When member LDCs meet with local stakeholders, be they local Healthwatch, the council, the Local Care Partnership or the Integrated Care Board itself, the first questions are always the same: how many practices are there? Where are they? What is their capacity? How can we increase access?
As simple as these questions appear, and as simple as they are to answer, the answers currently provided do not actually provide the information needed. This seeming contradiction arises from the isolation of dental data from all other data in the health and social care setting. What is actually being asked for is information about dentistry that can be applied to meet local needs and plans.
The Integrated Care Boards are tasked with reducing health inequalities and improving health outcomes. In the main this is being addressed through increased integration and planning based on local intelligence. The formation and continued development of Primary Care Networks (which are networks of GPs only really) is often the basic unit around which plans are developed. These cover populations of between 30,000 – 50,000 people. The data captured in general medical practice can be, and is, mapped against other indicators in the local area to inform Joint Strategic Needs Assessments. As the Integrated Care Board model continues to develop these plans will no doubt bring together in more detail all local health information to make the planning and delivery of health and social care more impactful.
Dental data is, however, missing from this equation. The data exists but is not applied. It is delivered in isolation from the rest of health and social care data. To make sure that dentistry can play its part in reducing health inequalities and improving health outcomes the LDC Confederation has been meeting with stakeholders to embed dental data drawn directly from the NHS Business Services Authority into the Shape Atlas. All the data is already publicly available, just in isolation and not in an easy format. The Shape Atlas is part owned by the Department of Health and Social Care, and is already used by public health teams in local authorities so inclusion of dental data would mean that it would be readily accessed by stakeholders.
The Shape Atlas draws together all GP data (location, number of patients, maps the wards where the patients are drawn from, disease prevalence etc.), other health data, social care data (such as care home locations and size), schools data (locations of nurseries, primary and secondary schools etc.) as well as mapping data on the index of multiple deprivations, air quality and other factors. By including dental data in this source, LDCs will be able to answer stakeholder questions in a much more meaningful, relevant and integrated way as described above.

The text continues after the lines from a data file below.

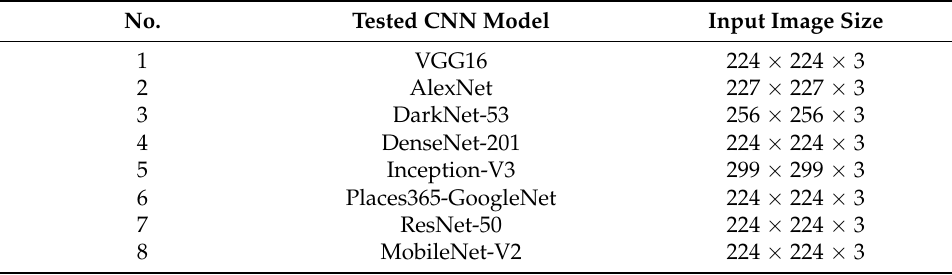
Table 4. The tested fine-tuned CNN models and their input size. No. Tested CNN Model Input Image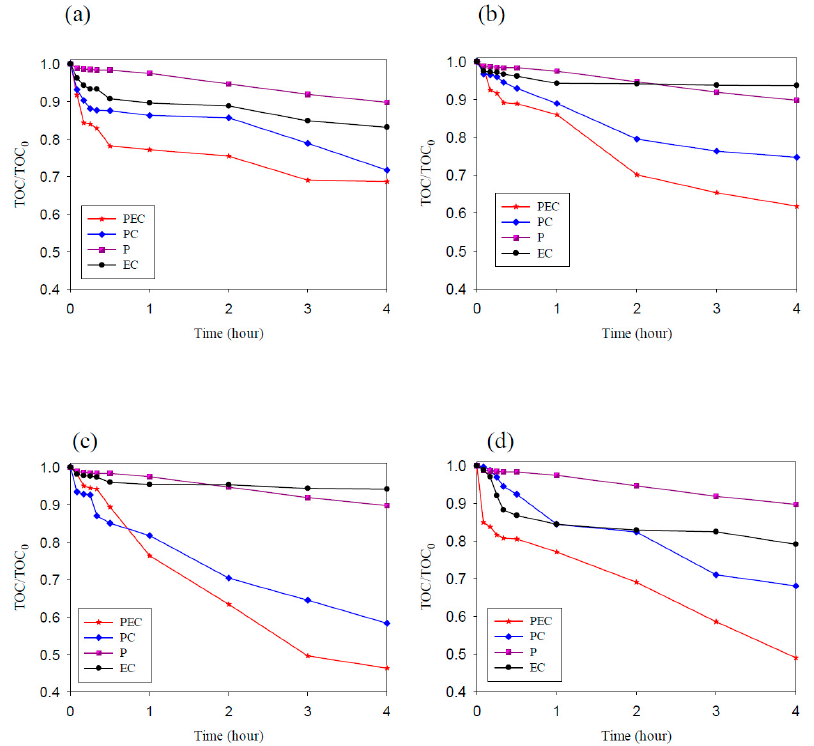
Figure 9. The removal rate of total organic carbon (TOC) by degrading methyl orange ( a ) TNAs, ( b ) Pd/TNAs, ( c ) Pd/TNAs-C, and ( d ) Pd/TNAs-G.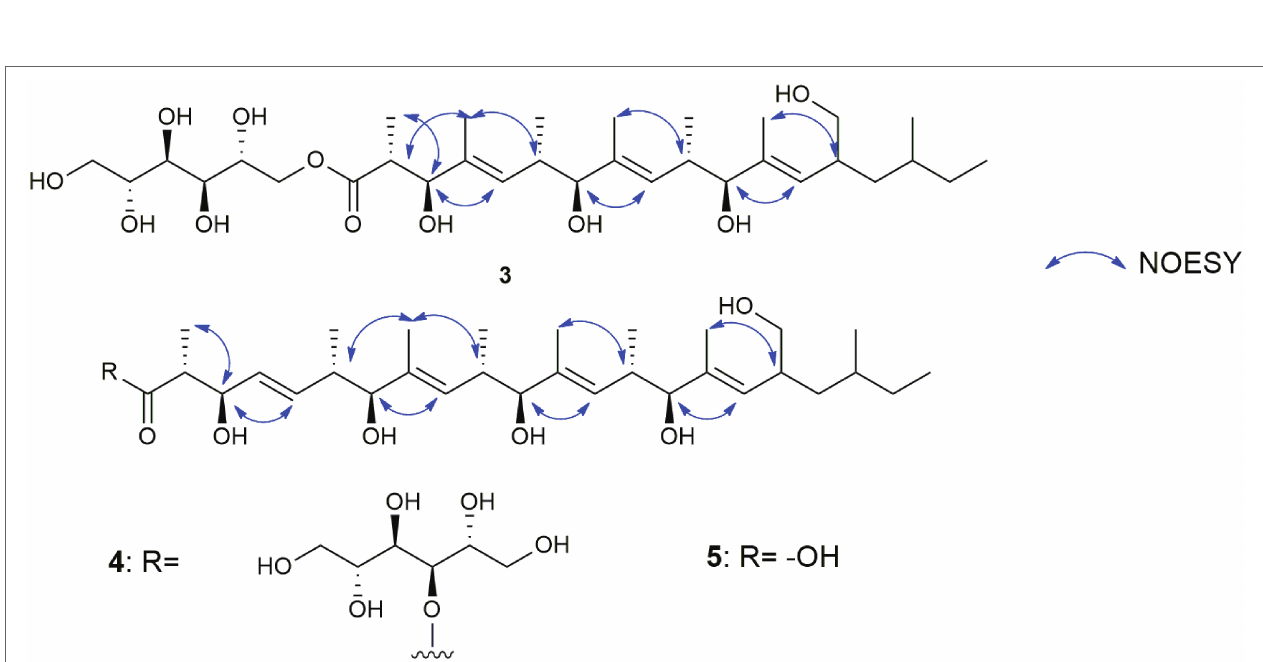
FIGURE 9 | Selected NOESY correlations of muyocopronols A ( 3 ), B ( 4 ), and C ( 5 ) to illustrate the stereochemistry of the olefin groups in the muyocopronol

This would provide a quick and easy way to assess viability of linking dental practices to schools and nurseries, while modelling the impact on existing patients. It would allow practices and Local Care Partnerships to see which practices would most relevantly be incentivised to develop additional skill sets in managing the oral health of specific conditions to reduce health inequalities. It would support the vital work of delivering relevant flexible commissioning which would have direct health improvement outcomes for specific cohorts of the population. Ultimately it would simply support NHS dentistry being part of the health and social care landscape.
This is why the LDC Confederation is working with partners at NHS England, NHS Business Services Authority and Shape Atlas itself to ensure up to date and relevant dental data is available on this platform.